Cette opération est effectivement inhabituelle, à différents égards, mais la Caisse des dépôts en a l'habitude. Par exemple, nous sommes intervenus récemment dans le cadre de l'offre d'achat de Veolia sur Suez, qui était assez conflictuelle. Nous avons participé à la conclusion d'un accord en prenant 20 % du capital de Suez. Cette souplesse, sous l'autorité de la commission de surveillance, est précieuse. À court terme, je ne vois pas d'autre opération sur la place demandant notre intervention.

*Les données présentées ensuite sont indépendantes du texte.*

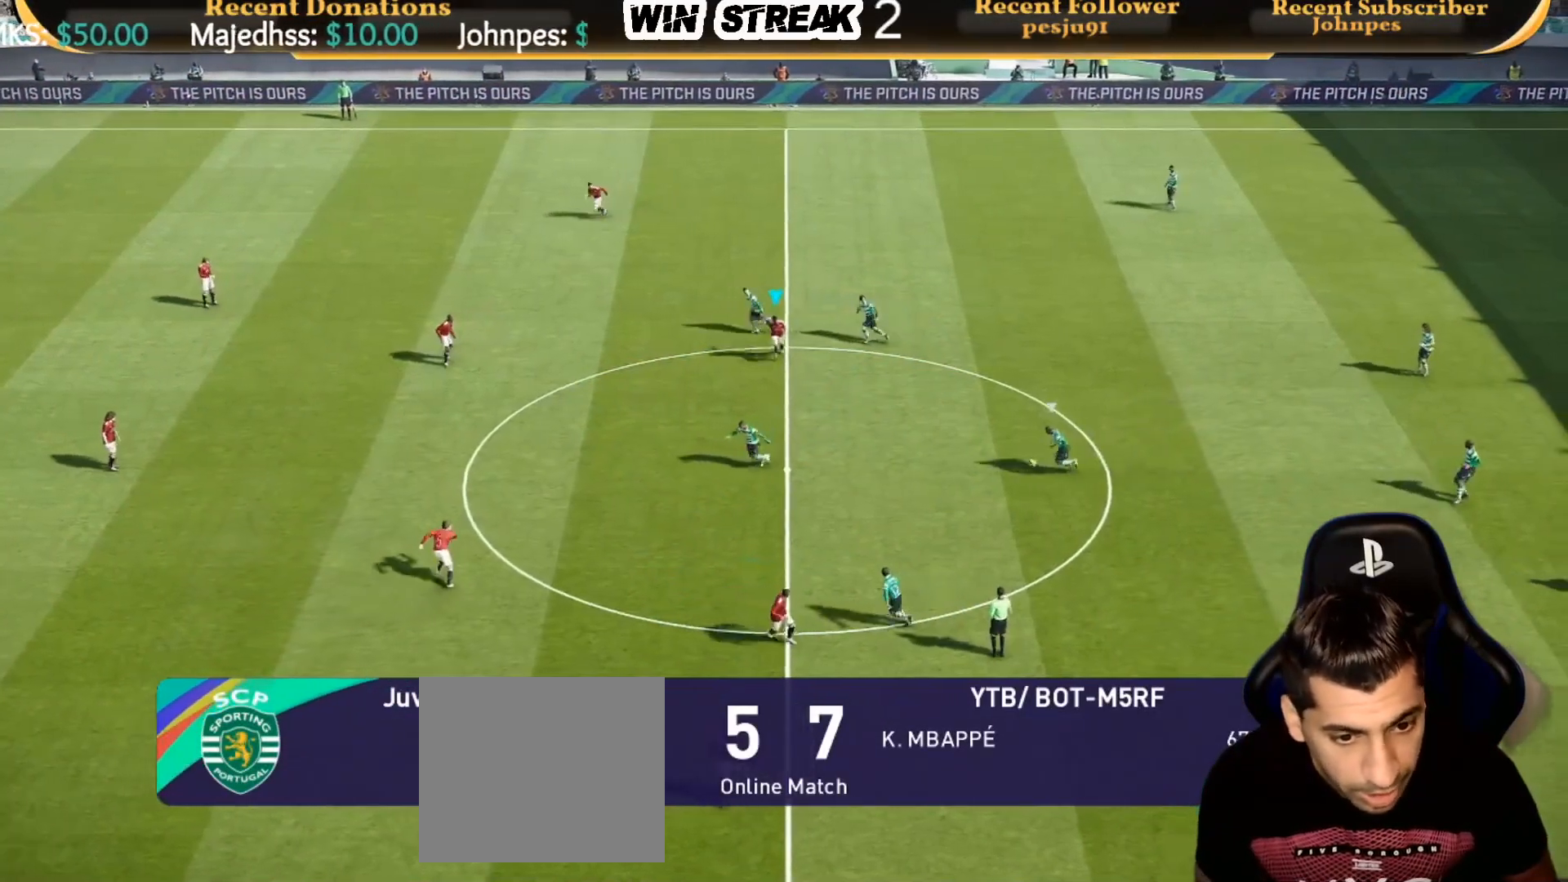
{"buttons": ["SQUARE", "R1"], "left_stick": "left", "right_stick": "center", "events": [[333, "left_stick", "left"]]}
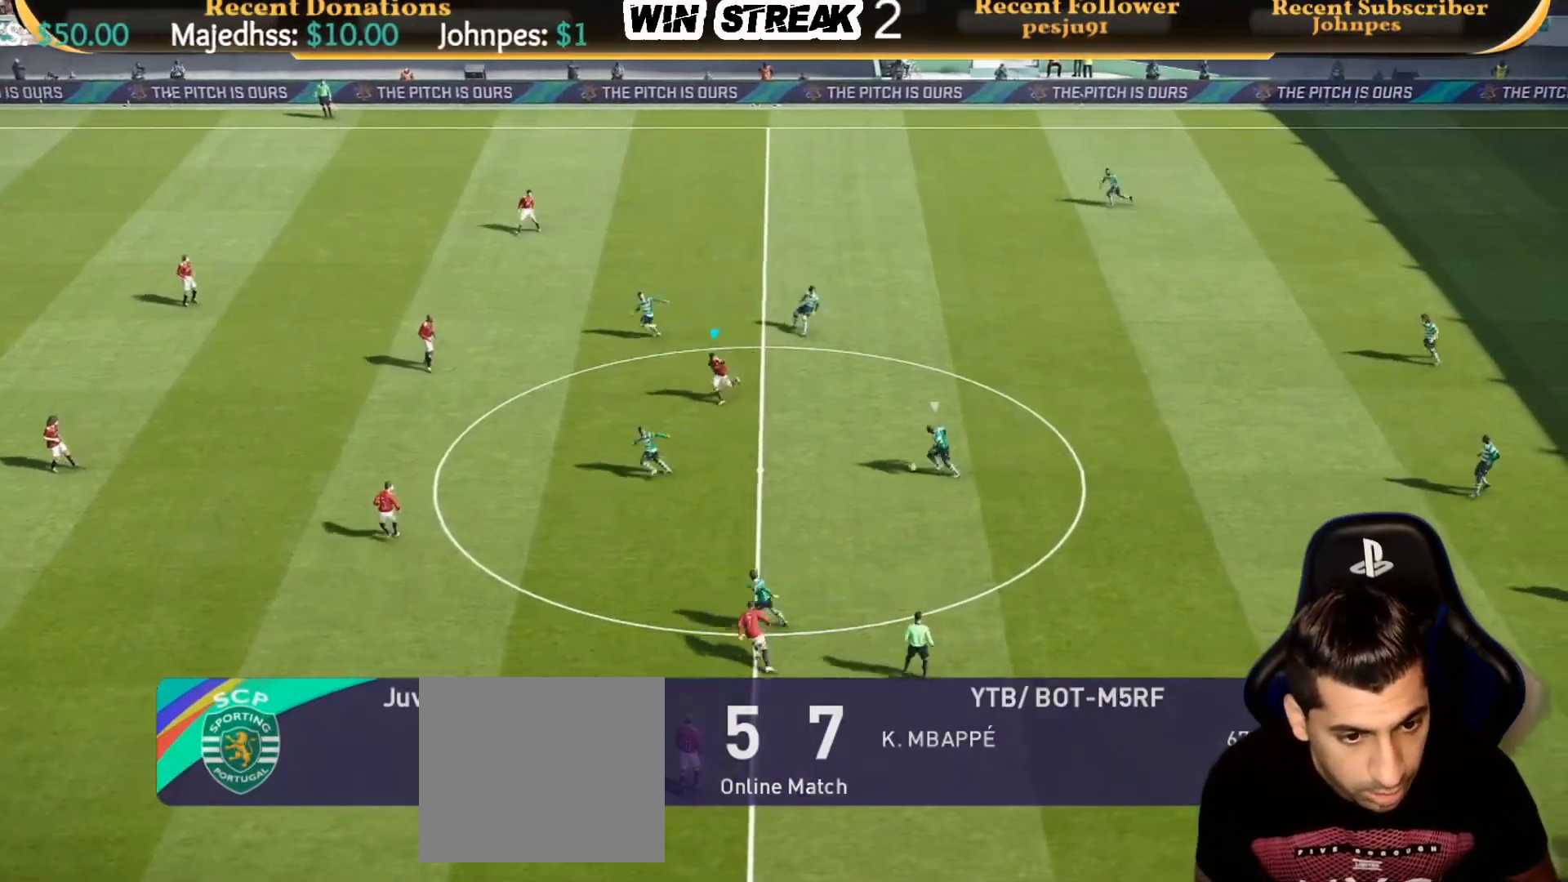
{"buttons": ["SQUARE", "R1"], "left_stick": "down-left", "right_stick": "center", "events": [[233, "left_stick", "down-left"]]}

Nous pensons que l'on peut agir dans le cadre d'un capitalisme éthique et responsable ; cette ligne de conduite guide d'ailleurs notre action dans tous les domaines. La priorité que nous allons continuer à fournir à l'équipe de direction concerne les résidents, les malades et les salariés. Une entreprise est d'abord une communauté humaine et son principal objet est de remplir sa mission vis-à-vis de ses clients, de ses partenaires et de ses bénéficiaires : les actionnaires ne sont que des apporteurs de capitaux.
Dans le cas d'Orpea, nous ne prélèverons pas de dividendes pendant au moins trois ans et nous avons décidé que la rentabilité d'Orpea serait inférieure à ce qu'elle était au préalable. Je rappelle que la valorisation de l'entreprise diffère grandement selon les prévisions en matière de taux de marge, de rémunération de salariés et du nombre d'aidants. Nous souhaitons ainsi nous rapprocher le plus possible dans le temps du nombre d'aidants par résident proposé par la défenseure des droits, soit un ratio de 0,8. Chaque mois, Orpea recrute 600 à 700 personnes pour augmenter ce taux d'aidants. La rentabilité en sera nécessairement dégradée, mais notre priorité concerne la qualité des soins. Par ailleurs, des contraintes relatives aux missions de service public sont imposées à Orpea, puisque s'occuper des personnes âgées constitue une mission de service public.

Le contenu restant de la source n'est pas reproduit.